── Data records ──
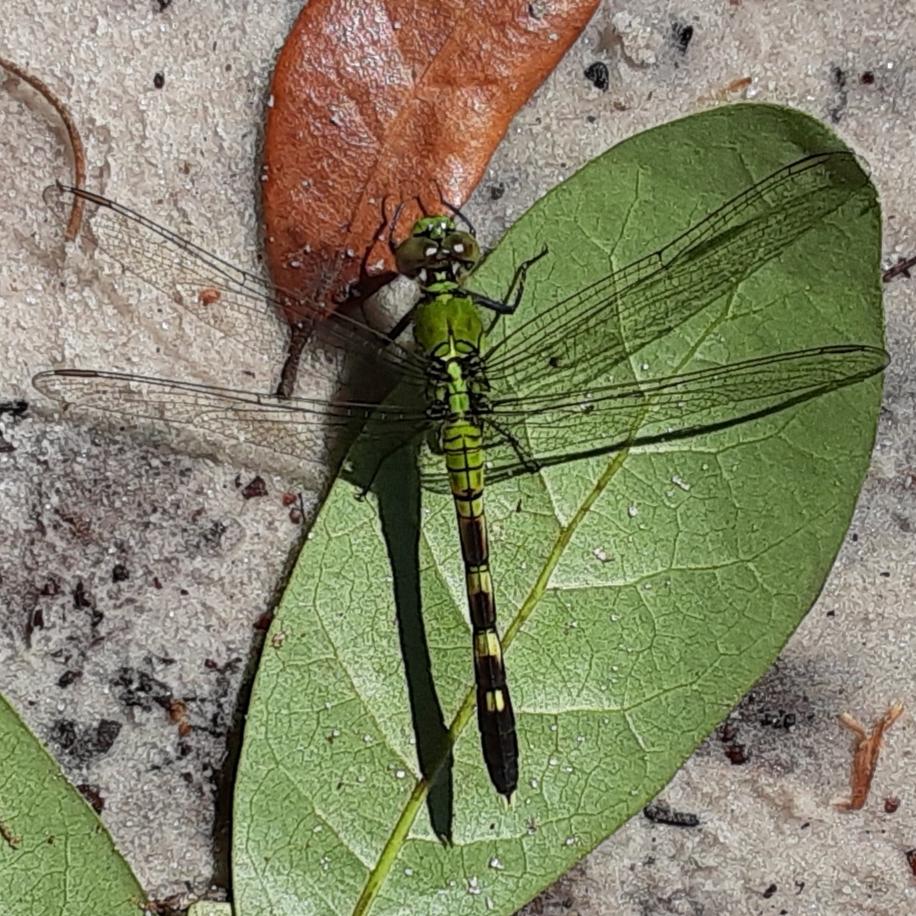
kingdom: Animalia
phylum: Arthropoda
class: Insecta
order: Odonata
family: Libellulidae
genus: Erythemis
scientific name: Erythemis simplicicollis
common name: Eastern pondhawk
───
_Prompt_:
Can you lay out these lines as a Markdown table with the columns "Row" and "Line", numbering each row and skipping blank lines? Leave the picture out.

_Response for this exercise_:
| Row | Line |
|---|---|
| 1 | kingdom: Animalia |
| 2 | phylum: Arthropoda |
| 3 | class: Insecta |
| 4 | order: Odonata |
| 5 | family: Libellulidae |
| 6 | genus: Erythemis |
| 7 | scientific name: Erythemis simplicicollis |
| 8 | common name: Eastern pondhawk |